After extensive research into Apple’s poorly documented audio programming Objective-C classes and API, here are some helpful links.

Using RemoteIO audio unit

Decibel metering from an iPhone audio unit

Analyse Audio with RemoteIO

iPhone Core Audio tutorial

  1. http://timbolstad.com/2010/03/16/core-audio-getting-started-pt1/
  2. http://timbolstad.com/2010/03/16/core-audio-getting-started-pt2/
  3. http://timbolstad.com/2010/03/16/core-audio-getting-started-pt3/

It’s hard. Jens Alfke put it thusly:

“Easy” and “CoreAudio” can’t be used in the same sentence. :P CoreAudio is very powerful, very complex, and under-documented.
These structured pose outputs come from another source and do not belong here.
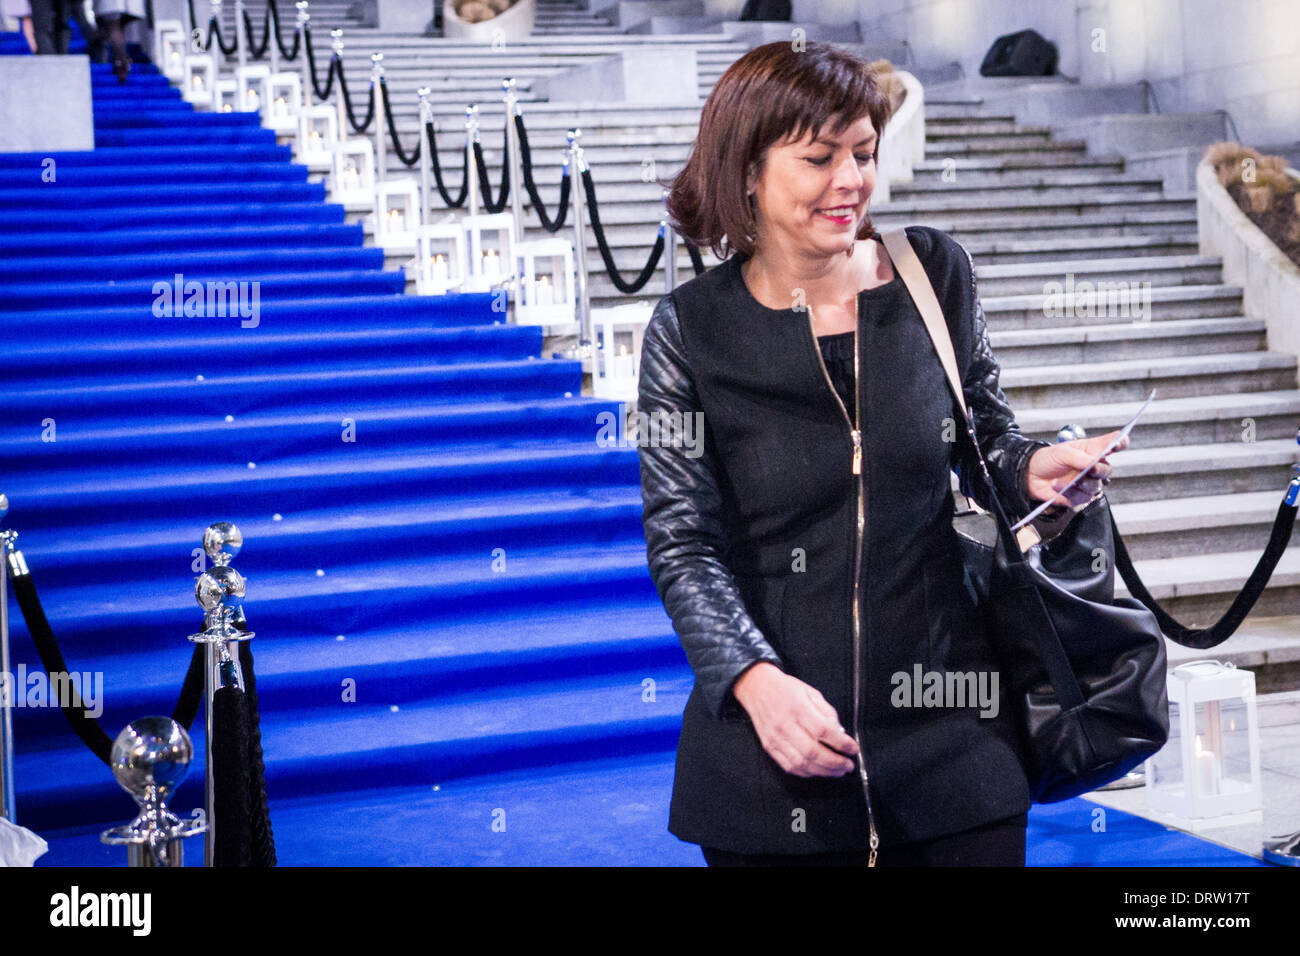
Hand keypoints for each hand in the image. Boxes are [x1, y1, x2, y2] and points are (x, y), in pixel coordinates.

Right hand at [731, 663, 858, 777]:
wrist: (756, 687)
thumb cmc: (785, 688)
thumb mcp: (810, 692)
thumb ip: (827, 712)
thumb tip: (840, 733)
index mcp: (797, 707)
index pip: (823, 731)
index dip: (841, 743)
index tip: (853, 749)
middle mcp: (785, 724)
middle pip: (813, 751)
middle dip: (835, 762)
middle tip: (848, 765)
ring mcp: (775, 738)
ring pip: (801, 763)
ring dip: (823, 771)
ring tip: (837, 771)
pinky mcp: (769, 747)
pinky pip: (789, 766)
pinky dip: (807, 772)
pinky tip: (818, 770)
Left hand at [1026, 429, 1129, 511]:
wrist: (1031, 475)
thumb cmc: (1048, 459)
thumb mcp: (1061, 452)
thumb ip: (1078, 457)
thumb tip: (1092, 462)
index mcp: (1092, 450)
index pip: (1113, 444)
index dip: (1120, 443)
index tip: (1120, 442)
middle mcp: (1093, 466)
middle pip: (1106, 470)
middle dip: (1098, 469)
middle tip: (1090, 468)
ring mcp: (1087, 482)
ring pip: (1094, 486)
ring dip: (1080, 483)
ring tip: (1065, 480)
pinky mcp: (1079, 496)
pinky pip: (1081, 497)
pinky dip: (1069, 492)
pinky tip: (1057, 486)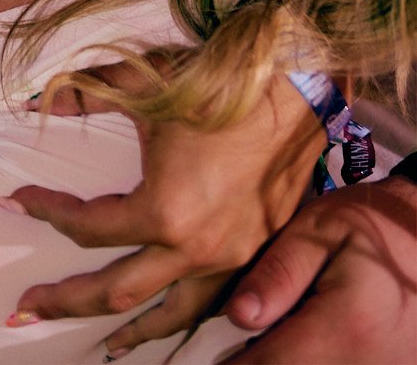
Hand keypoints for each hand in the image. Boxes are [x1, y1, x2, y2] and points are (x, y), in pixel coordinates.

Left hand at [9, 63, 320, 343]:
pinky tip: (169, 320)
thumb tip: (30, 100)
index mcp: (163, 212)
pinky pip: (209, 302)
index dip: (46, 211)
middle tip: (25, 310)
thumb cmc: (216, 84)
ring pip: (170, 314)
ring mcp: (228, 257)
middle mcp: (195, 248)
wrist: (295, 90)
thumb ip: (83, 94)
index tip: (17, 201)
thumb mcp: (141, 83)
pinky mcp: (252, 252)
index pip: (87, 228)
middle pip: (116, 292)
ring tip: (101, 344)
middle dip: (65, 302)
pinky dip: (182, 317)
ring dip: (130, 331)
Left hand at [224, 174, 416, 360]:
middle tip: (233, 343)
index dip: (229, 364)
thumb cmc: (374, 225)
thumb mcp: (320, 230)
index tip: (201, 356)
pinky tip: (295, 341)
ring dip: (281, 360)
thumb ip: (279, 272)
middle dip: (254, 362)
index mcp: (345, 328)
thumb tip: (237, 316)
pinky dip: (309, 359)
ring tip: (265, 338)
Be prepared for a steep learning curve, APIs with millions of tiny little pieces, and puzzling things out from sample code rather than reading high-level documentation.
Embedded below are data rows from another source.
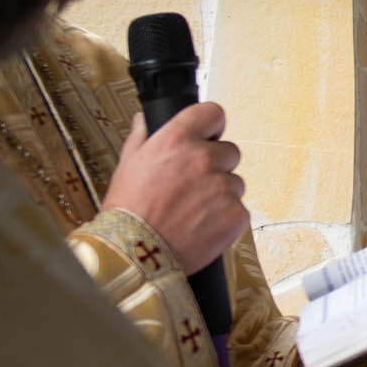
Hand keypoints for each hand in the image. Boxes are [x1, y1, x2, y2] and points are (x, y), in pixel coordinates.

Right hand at [105, 103, 248, 273]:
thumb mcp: (127, 166)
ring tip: (193, 210)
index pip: (213, 113)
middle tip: (192, 185)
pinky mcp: (236, 213)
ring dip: (221, 193)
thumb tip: (143, 120)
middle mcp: (204, 158)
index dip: (211, 126)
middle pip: (229, 151)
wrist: (135, 253)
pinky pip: (239, 209)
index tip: (209, 136)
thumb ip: (141, 138)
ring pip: (235, 182)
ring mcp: (223, 186)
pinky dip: (226, 217)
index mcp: (177, 139)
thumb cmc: (128, 211)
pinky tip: (202, 225)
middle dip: (216, 165)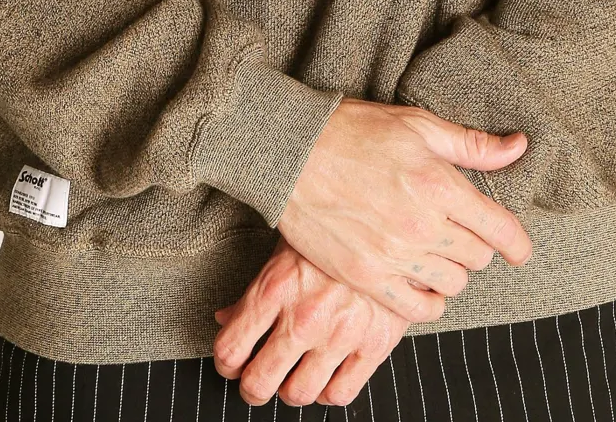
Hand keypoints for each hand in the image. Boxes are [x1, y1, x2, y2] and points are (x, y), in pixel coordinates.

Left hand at [213, 238, 407, 406]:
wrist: (390, 220)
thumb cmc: (332, 230)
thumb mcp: (283, 251)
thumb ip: (252, 291)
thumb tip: (225, 319)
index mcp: (276, 288)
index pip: (230, 350)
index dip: (225, 364)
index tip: (233, 363)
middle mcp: (305, 316)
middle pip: (259, 383)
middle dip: (252, 388)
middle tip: (257, 380)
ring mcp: (341, 333)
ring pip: (299, 395)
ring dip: (291, 390)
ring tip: (294, 375)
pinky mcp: (374, 344)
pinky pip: (341, 394)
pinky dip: (329, 392)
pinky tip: (327, 374)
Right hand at [276, 98, 532, 323]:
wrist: (292, 154)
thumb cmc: (355, 131)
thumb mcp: (418, 125)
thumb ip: (471, 144)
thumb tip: (519, 146)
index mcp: (439, 185)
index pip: (500, 230)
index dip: (518, 243)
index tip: (519, 249)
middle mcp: (422, 226)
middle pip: (478, 259)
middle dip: (475, 246)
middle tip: (457, 231)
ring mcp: (393, 256)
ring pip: (452, 284)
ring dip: (451, 271)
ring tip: (434, 252)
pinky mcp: (367, 277)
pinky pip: (417, 309)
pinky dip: (427, 300)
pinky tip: (420, 281)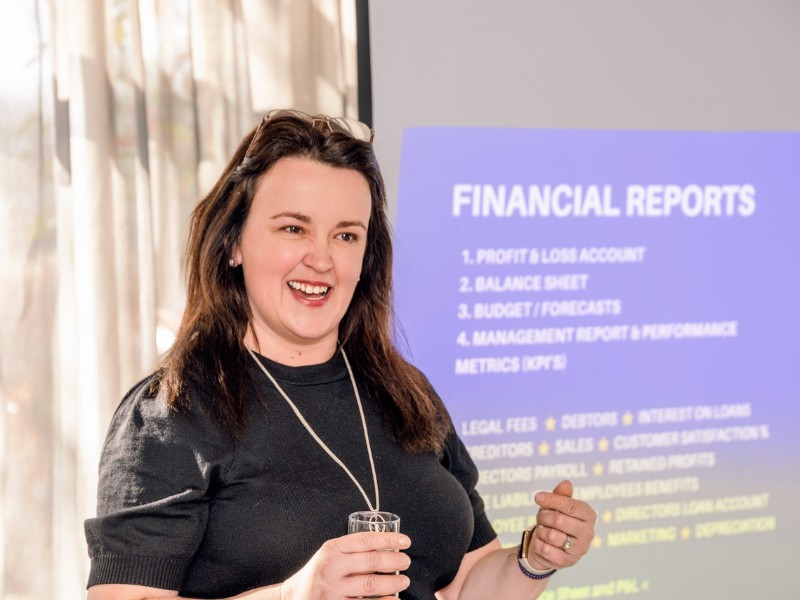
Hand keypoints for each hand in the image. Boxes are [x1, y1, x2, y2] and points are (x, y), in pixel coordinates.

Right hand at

  • Media is hard because you’re dealing with issues of hardware I/O, real-time, threading, performance, and a pretty dense body of theory, all at the same time. Webapps are trite by comparison.
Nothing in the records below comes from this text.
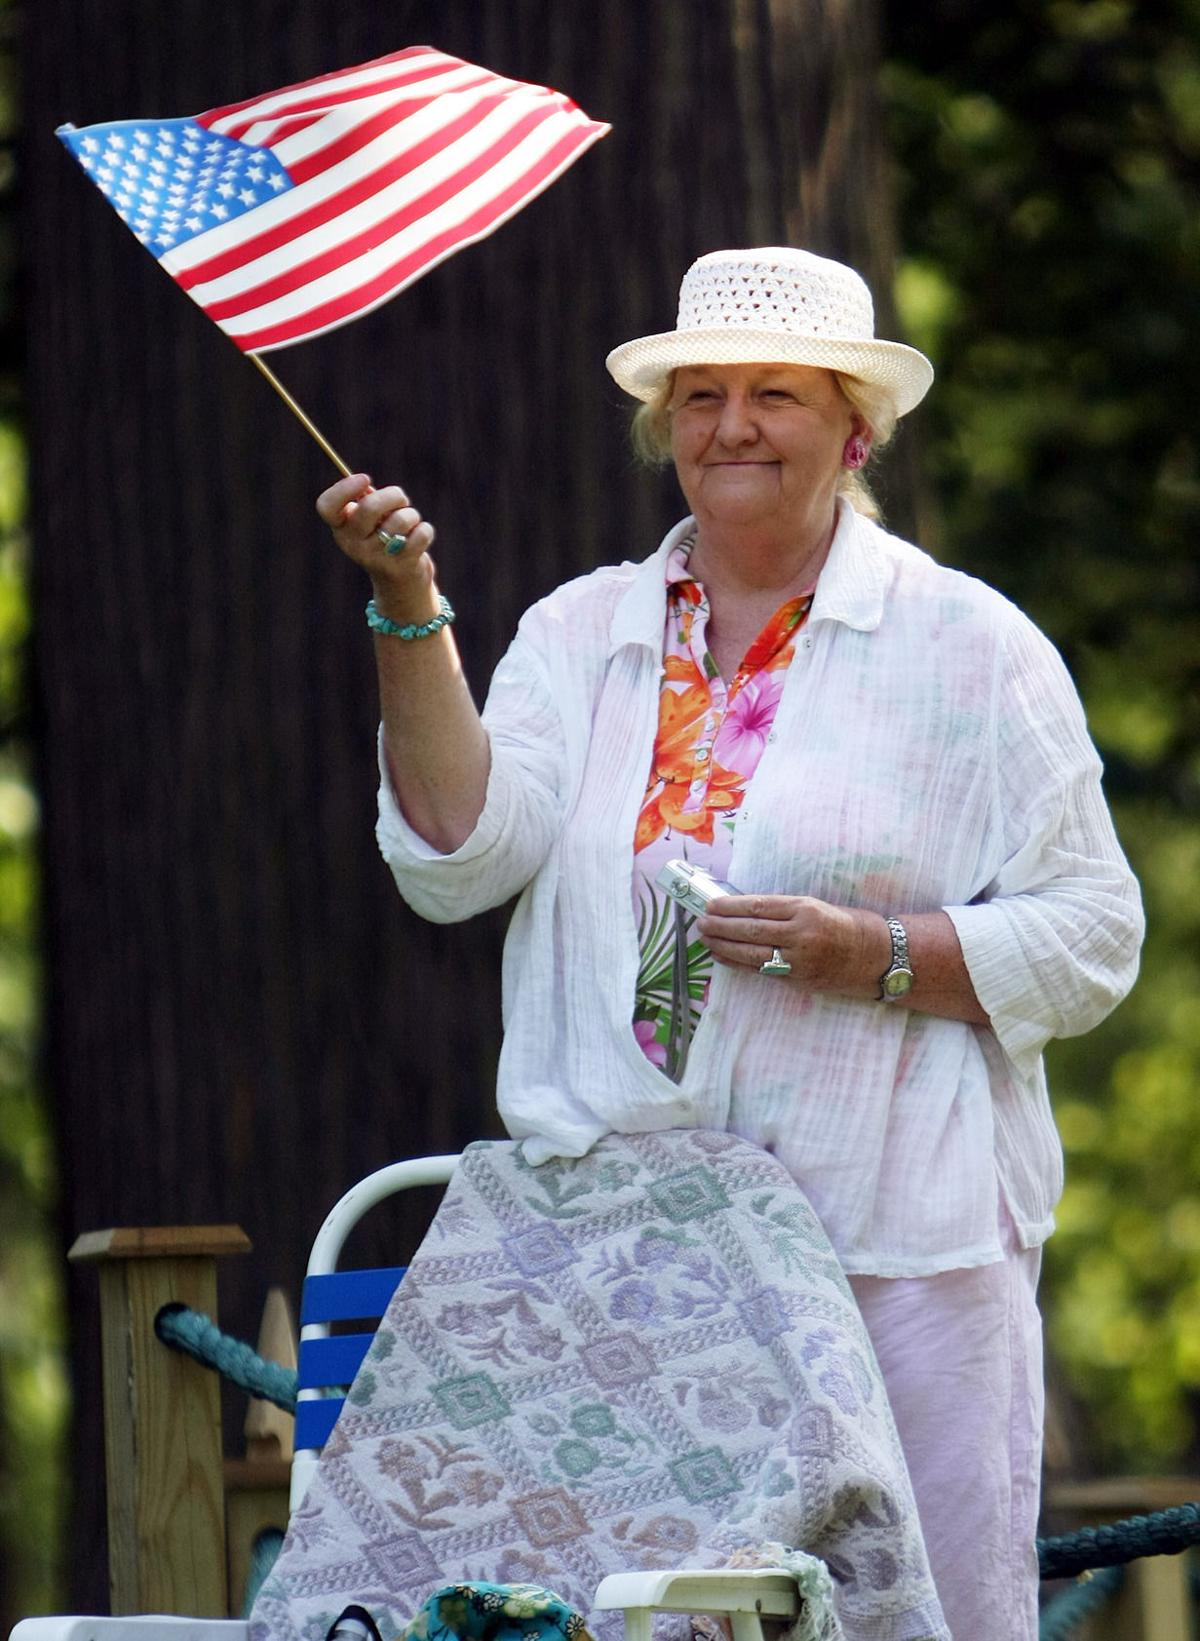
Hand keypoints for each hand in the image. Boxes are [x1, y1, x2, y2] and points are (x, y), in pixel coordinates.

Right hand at [316, 473, 438, 615]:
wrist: (399, 583)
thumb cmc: (384, 539)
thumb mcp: (370, 521)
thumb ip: (366, 501)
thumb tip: (366, 486)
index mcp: (341, 530)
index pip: (327, 506)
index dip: (344, 488)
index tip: (365, 478)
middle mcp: (353, 546)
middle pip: (369, 507)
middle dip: (393, 495)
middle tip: (401, 499)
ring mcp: (376, 558)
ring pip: (401, 520)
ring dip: (412, 515)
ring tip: (409, 524)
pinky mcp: (401, 567)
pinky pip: (420, 534)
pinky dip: (425, 530)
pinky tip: (418, 538)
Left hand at [696, 894, 888, 993]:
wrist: (879, 957)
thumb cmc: (848, 926)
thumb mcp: (817, 907)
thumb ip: (785, 910)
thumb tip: (745, 909)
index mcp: (806, 909)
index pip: (759, 906)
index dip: (731, 906)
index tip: (711, 904)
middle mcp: (802, 934)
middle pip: (751, 930)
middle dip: (721, 926)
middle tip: (701, 921)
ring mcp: (800, 959)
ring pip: (752, 952)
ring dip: (724, 946)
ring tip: (706, 939)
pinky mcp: (799, 978)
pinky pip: (761, 970)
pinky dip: (738, 964)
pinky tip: (723, 958)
  • On the iPhone, Core Audio has three levels of opt-in for playback and recording, given your needs, listed here in increasing order of complexity/difficulty:

    1. AVAudioPlayer – File-based playback of DRM-free audio in Apple-supported codecs. Cocoa classes, called with Obj-C. iPhone 3.0 adds AVAudioRecorder (wasn’t sure if this was NDA, but it’s on the WWDC marketing page).
    2. Audio Queues – C-based API for buffered recording and playback of audio. Since you supply the samples, would work for a net radio player, and for your own formats and/or DRM/encryption schemes (decrypt in memory before handing off to the queue). Inherent latency due to the use of buffers.
    3. Audio Units – Low-level C-based API. Very low latency, as little as 29 milliseconds. Mixing, effects, near-direct access to input and output hardware.
  • Other important Core API’s not directly tied to playback and recording: Audio Session Services (for communicating your app’s audio needs to the system and defining interaction with things like background iPod player, ring/silent switch) as well as getting audio H/W metadata, Audio File Services for reading/writing files, Audio File Stream Services for dealing with audio data in a network stream, Audio Conversion Services for converting between PCM and compressed formats (and vice versa), Extended Audio File Services for combining file and conversion Services (e.g., given PCM, write out to a compressed AAC file).

  • Setting a property on an audio unit requires declaring the “scope” that the property applies to. Input scope is audio coming into the AU, output is going out of the unit, and global is for properties that affect the whole unit. So, if you set the stream format property on an AU’s input scope, you’re describing what you will supply to the AU.
  • Make the RemoteIO unit your friend. This is the AU that talks to both input and output hardware. Its use of buses is atypical and potentially confusing. Enjoy the ASCII art:


    -------------------------
    | i o |
    -- BUS 1 -- from mic --> | n REMOTE I/O u | -- BUS 1 -- to app -->
    | p AUDIO t |
    -- BUS 0 -- from app --> | u UNIT p | -- BUS 0 -- to speaker -->
    | t u |
    | t |
    -------------------------

    Ergo, the stream properties for this unit are


    Bus 0 Bus 1
    Input Scope: Set ASBD to indicate what you’re providing for play-out Get ASBD to inspect audio format being received from H/W
    Output Scope: Get ASBD to inspect audio format being sent to H/W Set ASBD to indicate what format you want your units to receive
  • That said, setting up the callbacks for providing samples to or getting them from a unit take global scope, as their purpose is implicit from the property names: kAudioOutputUnitProperty_SetInputCallback and kAudioUnitProperty_SetRenderCallback.